Energy Transfer has approved a 120-mile pipeline that would send natural gas south from its existing Transwestern system toward Springerville, pushing forward one of the biggest infrastructure shifts eastern Arizona has seen in years. The Springerville Lateral is designed as a 30-inch line with about 625 million cubic feet per day of capacity, backed by 20-year contracts and about $600 million in expected capital spending, with service targeted for the fourth quarter of 2029.
The project is tied directly to the coal-to-gas conversion of the Springerville Generating Station in Apache County. Tucson Electric Power plans to convert Units 1 and 2 to run on natural gas by 2030, while Salt River Project has approved converting Springerville Unit 4. The Arizona Corporation Commission voted unanimously on March 4, 2026, to approve conversions of the Springerville and Coronado coal generating stations to natural gas, a decision that put regulators squarely behind the region’s transition away from coal.

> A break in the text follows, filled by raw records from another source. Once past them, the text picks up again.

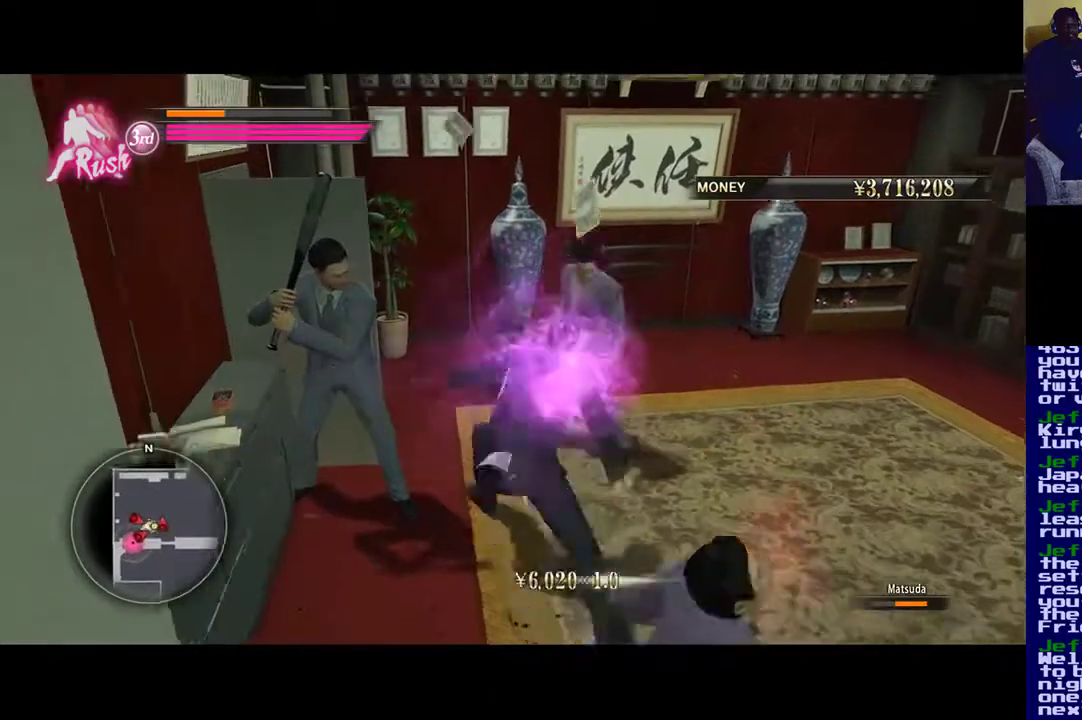
{"buttons": [], "left_stick": "down-left", "right_stick": "center", "events": [[33, "Y", "up"], [133, "Y", "down"], [300, "Y", "up"], [367, "Y", "down"], [367, "left_stick", "down-left"], [500, "Y", "up"]]}
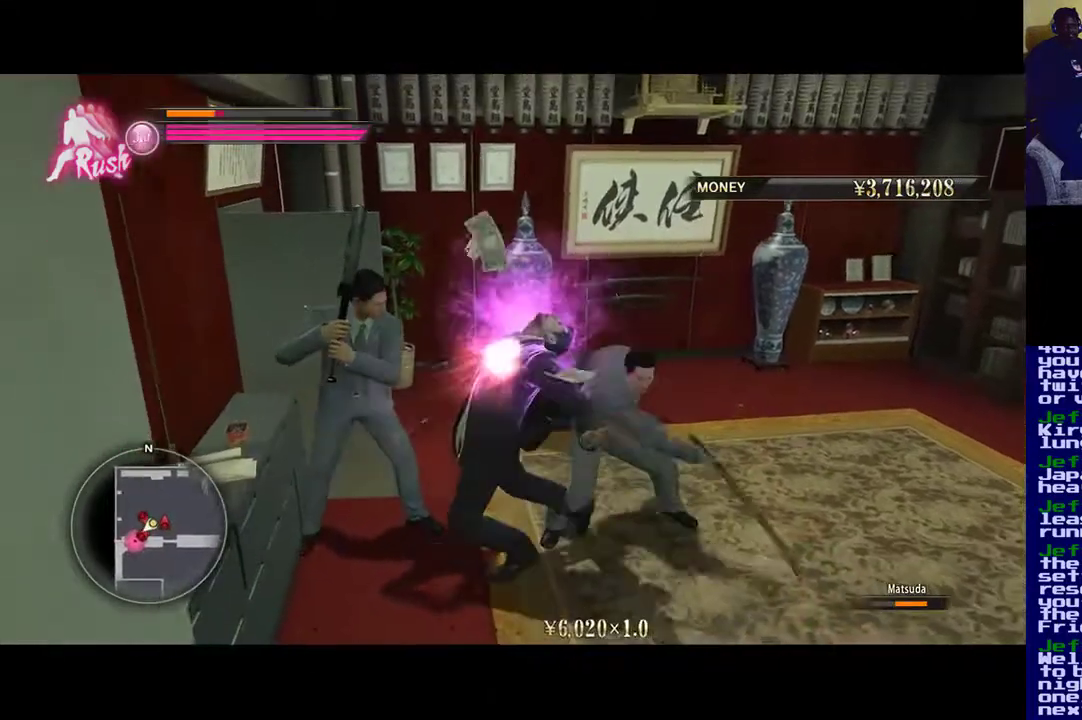
{"buttons": ["X"], "left_stick": "left", "right_stick": "center", "events": [[100, "Y", "down"], [167, "X", "down"], [167, "Y", "up"], [200, "X", "up"], [300, "X", "down"], [333, "left_stick", "left"]]}
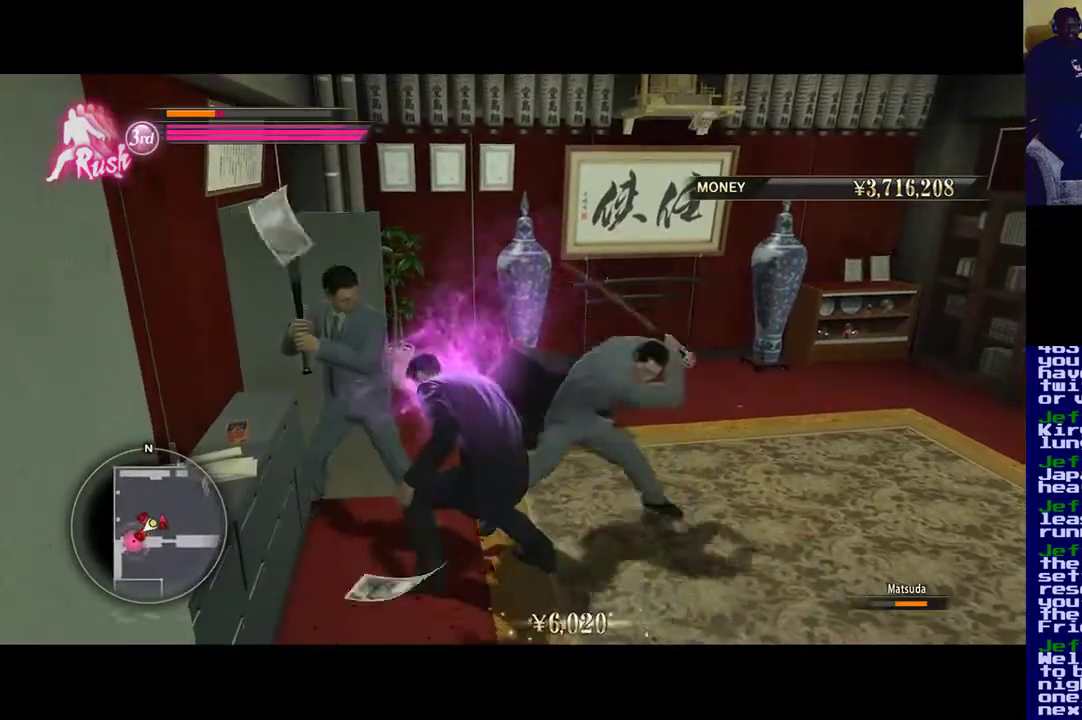
{"buttons": ["X"], "left_stick": "left", "right_stick": "center", "events": [[33, "Y", "down"], [67, "X", "up"], [67, "Y", "up"], [167, "X", "down"], [300, "X", "up"], [367, "X", "down"]]}
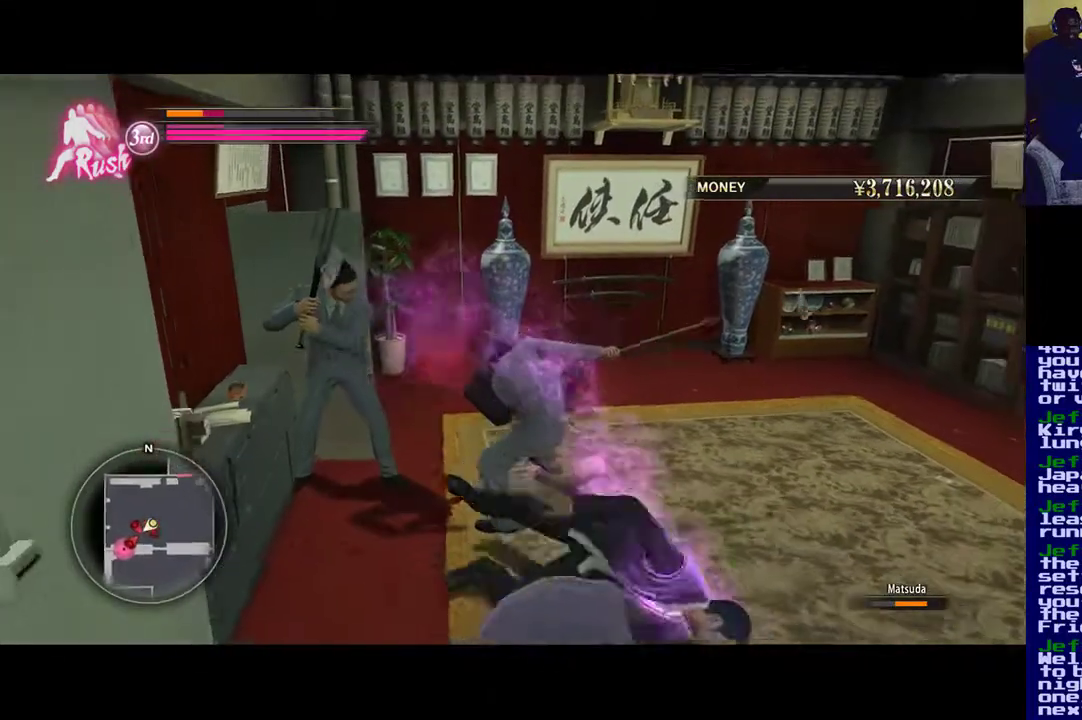
{"buttons": ["A"], "left_stick": "down-right", "right_stick": "center", "events": [[167, "left_stick", "down-right"], [367, "X", "up"], [400, "A", "down"]]}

For Apache County households, the stakes are practical. SRP says the Springerville Unit 4 conversion is the lowest-cost option to preserve about 400 to 430 megawatts of firm capacity, enough to serve about 90,000 homes. SRP also says its peak demand is expected to rise 50% from 2025 through 2035, a forecast that helps explain why utilities are racing to lock in new fuel supplies and keep large power plants running around the clock.

Energy Transfer says the pipeline fits into its broader Desert Southwest expansion, which is aimed at increasing natural gas supply to Arizona and New Mexico. The company says the buildout is being driven by population growth, high-tech industry demand and data center expansion, forces that are reshaping electricity planning from Apache County to Phoenix. In that context, the Springerville line is more than a single project. It is part of a larger bet that gas will remain the backbone of regional power supply as electricity use climbs.

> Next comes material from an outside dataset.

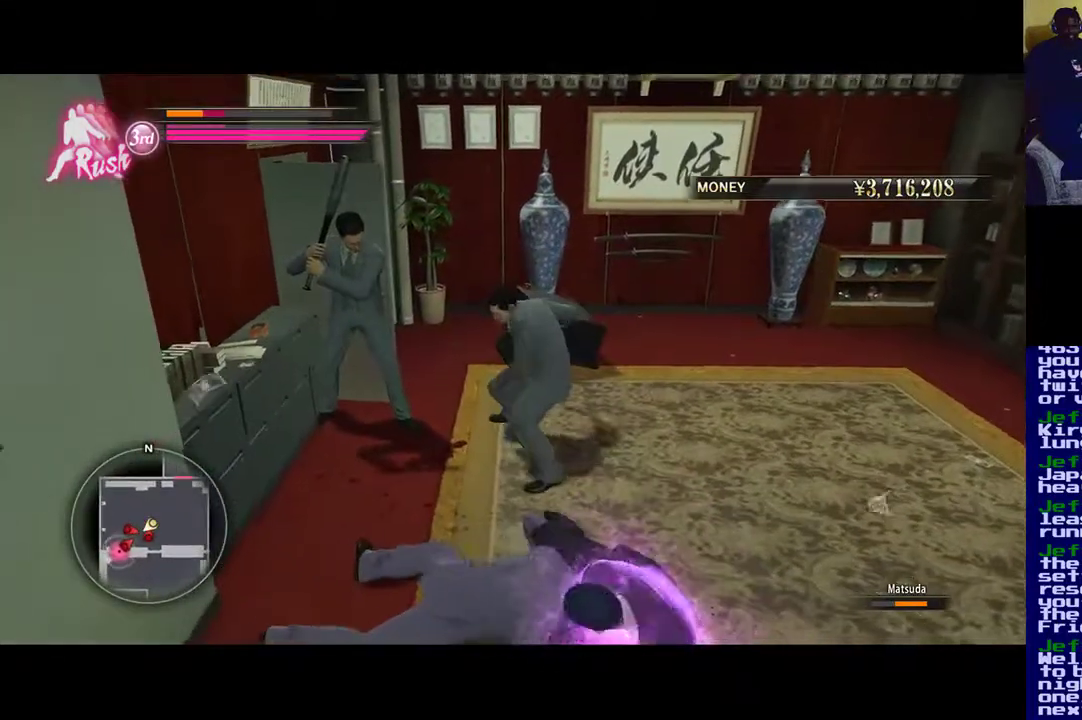
{"buttons": [], "left_stick": "down", "right_stick": "center", "events": [[33, "A", "up"], [167, "left_stick", "down"]]}
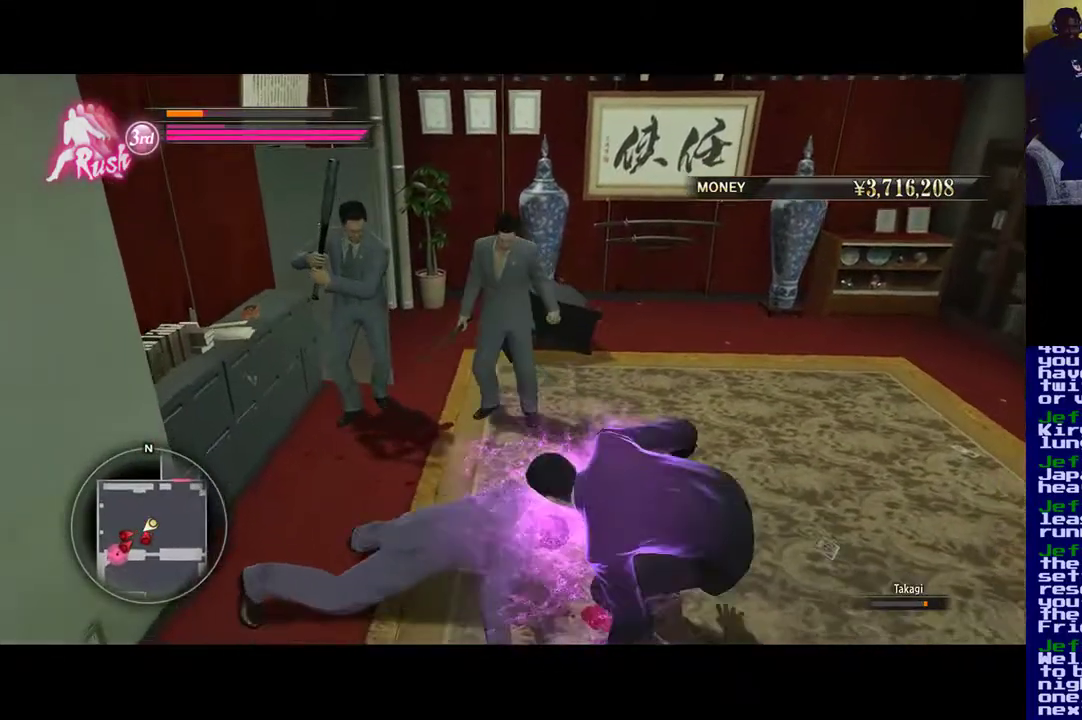
{"buttons": [], "left_stick": "up", "right_stick": "center", "events": [[100, "X", "down"], [133, "left_stick", "center"], [200, "left_stick", "up-left"], [300, "left_stick", "up"], [400, "X", "up"]]}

TEP says the conversions are intended to maintain reliable, around-the-clock service, reduce carbon emissions and support local jobs. For Springerville and nearby communities, that means the coal era is not ending all at once, but it is being refitted piece by piece, with the pipeline, the plant conversions and the commission’s approval now moving the region toward a different energy future by the end of the decade.